Non riesco a vedere questa come una perdita. L’italiano, come ogni lingua, ha carenze (l’inglese e il tedesco mancano della varietà di tempi verbali al passato dell’italiano; l’italiano della varietà di tempi verbali al futuro dell’inglese; al tedesco manca il gerundio; all’italiano due modi diversi di usare l’impersonale passivo), e a queste carenze il mio cervello sopperisce pescando dalle lingue che conosce. Non sentirei il bisogno di sopperirvi, probabilmente, se non concepissi quello che all’italiano manca. E’ proprio questa mancata percezione della ripartizione del mondo tipica di una lingua straniera X a renderne veramente difficile lo studio. Il resto è ripetizione in un contesto.
Ora, intendiamoci: non scriverò un articolo accademico abusando di stare essendo ed essere supposti essere. Ma perché dovrebbe essermi più difficile dell’evitare di scriverlo scrivendovi c’ha o gli sta bene? Abbiamo (o, perlomeno, necessitiamo d’avere, se vogliamo fare certe cose) padronanza di diversi tipi di sottolinguaggi, e la capacità (o, perlomeno, necessitiamo d’averla, se vogliamo fare certe cose) di selezionare quelli adatti al contesto. Sappiamo modulare il lessico, la sintassi, persino la struttura del testo. Perché dovrebbe essere diverso quando si parla di parlare più lingue?
Le parole italiane che più s’indeboliranno nella mia testa saranno probabilmente cose come contrassegno, ossia quelle parole che non userò più in italiano, e per cui userò un equivalente in tedesco.
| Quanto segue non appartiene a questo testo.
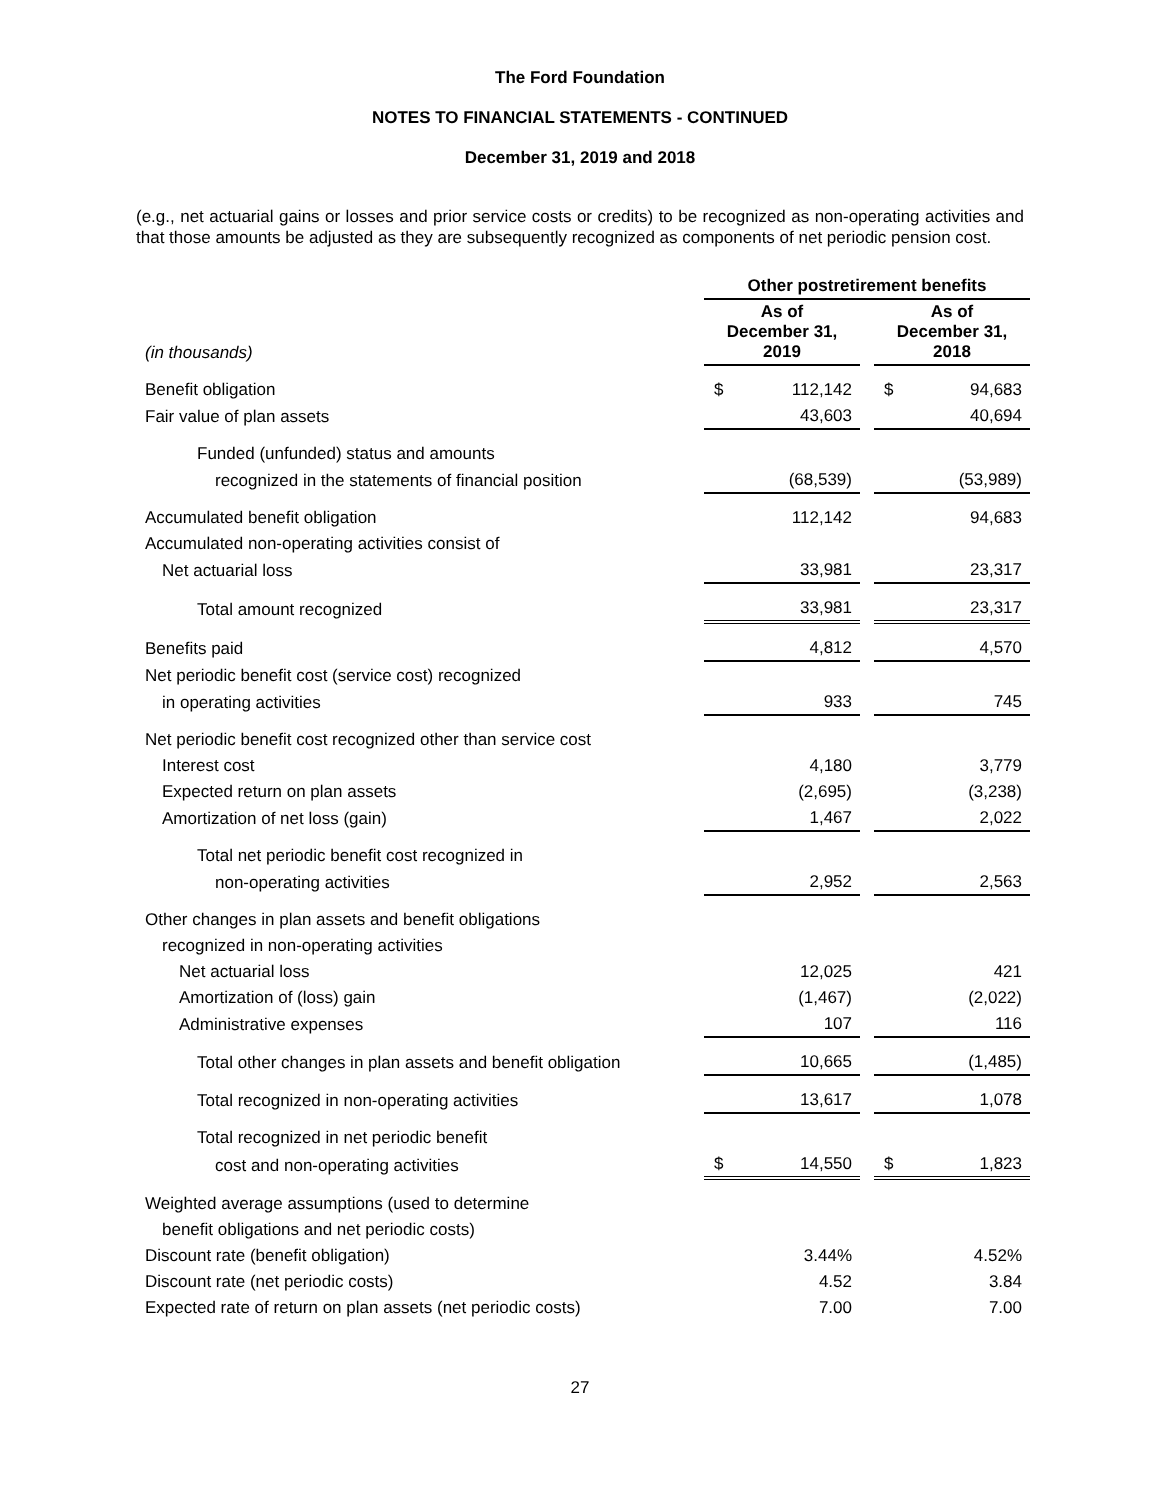The Ford Foundation
NOTES TO FINANCIAL STATEMENTS - CONTINUED
December 31, 2019 and 2018
(e.g., net actuarial gains or losses and prior service costs or credits) to be recognized as non-operating activities and that those amounts be adjusted as they are subsequently recognized as components of net periodic pension cost.
| | Other postretirement benefits | | | | |
| --- | --- | --- | --- | --- | --- |
| (in thousands) | As of December 31, 2019 | | | As of December 31, 2018 | |
| Benefit obligation | $ | 112,142 | | $ | 94,683 |
| Fair value of plan assets | | 43,603 | | | 40,694 |
| Funded (unfunded) status and amounts | | | | | |
| recognized in the statements of financial position | | (68,539) | | | (53,989) |
| Accumulated benefit obligation | | 112,142 | | | 94,683 |
| Accumulated non-operating activities consist of | | | | | |
| Net actuarial loss | | 33,981 | | | 23,317 |
| Total amount recognized | | 33,981 | | | 23,317 |
| Benefits paid | | 4,812 | | | 4,570 |
| Net periodic benefit cost (service cost) recognized | | | | | |
| in operating activities | | 933 | | | 745 |
| Net periodic benefit cost recognized other than service cost | | | | | |
| Interest cost | | 4,180 | | | 3,779 |
| Expected return on plan assets | | (2,695) | | | (3,238) |
| Amortization of net loss (gain) | | 1,467 | | | 2,022 |
| Total net periodic benefit cost recognized in | | | | | |
| non-operating activities | | 2,952 | | | 2,563 |
| Other changes in plan assets and benefit obligations | | | | | |
| recognized in non-operating activities | | | | | |
| Net actuarial loss | | 12,025 | | | 421 |
| Amortization of (loss) gain | | (1,467) | | | (2,022) |
| Administrative expenses | | 107 | | | 116 |
| Total other changes in plan assets and benefit obligation | | 10,665 | | | (1,485) |
| Total recognized in non-operating activities | | 13,617 | | | 1,078 |
| Total recognized in net periodic benefit | | | | | |
| cost and non-operating activities | $ | 14,550 | | $ | 1,823 |
| Weighted average assumptions (used to determine | | | | | |
| benefit obligations and net periodic costs) | | | | | |
| Discount rate (benefit obligation) | | 3.44% | | | 4.52% |
| Discount rate (net periodic costs) | | 4.52 | | | 3.84 |
| Expected rate of return on plan assets (net periodic costs) | | 7.00 | | | 7.00 |
27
Ma ci sono poi intere strutture mentali nella mia testa che l’italiano l’hanno visto di sfuggita: non saprei, ad esempio, scrivere un articolo tecnico nell’ambito delle relazioni internazionali, avendo appreso il discorso – e quindi le parole, ma anche il reasoning – direttamente in inglese. (In realtà ormai non saprei neanche scriverlo in inglese, non parlandone da eoni.) L’immaginario fantasy è stato scolpito nella mia testolina di bambina giocando a videogames in inglese. Ditemi mischia e penserò a una cosa: ma melee è altro. Include mischia e ressa, e… ha qualcosa di diverso, come enjoy non è godersi che non è genießen. E tutto questo fa letteralmente parte della mia esperienza. Fattuale.
Se dovessi lamentarmi di come la mia cultura personale va disperdendosi, non più rappresentata dalla lingua, avrei perso in partenza. Forse per questo non capisco i discorsi sul purismo del linguaggio: unificare la mia parlata spontanea a una sola lingua, fosse pure l’italiano, significherebbe rinunciare a parti di me. E’ così che si sente chi, cresciuto in un (teorico) monolinguismo, si trova davanti alla propria lingua modificata? (Come se le lingue, storicamente, non cambiassero in continuazione.)
(E non parliamo di come io abbia appreso molte varianti colloquiali dell’italiano verso i quindici anni, studiandole a tavolino nei discorsi e cercando di capire quando e come applicarle.)

Alla fine finisce sempre più o meno così: alla scrivania, a crespuscolo ormai spento, ad ascoltare musica blaterando di questioni astratte che il mio cervello non ha ancora riorganizzato.
Vorrei parlarvi di come in questi giorni io stia studiando la forma dadurch, dass per mostrarvi quali salti tripli la testa debba fare in certi casi per ri-pensare il pensabile ed esprimerlo, ma per parlarvene dovrei condividere con voi buona parte della grammatica tedesca che la precede. It sucks, oder…? Che per condividere si debba aver condiviso.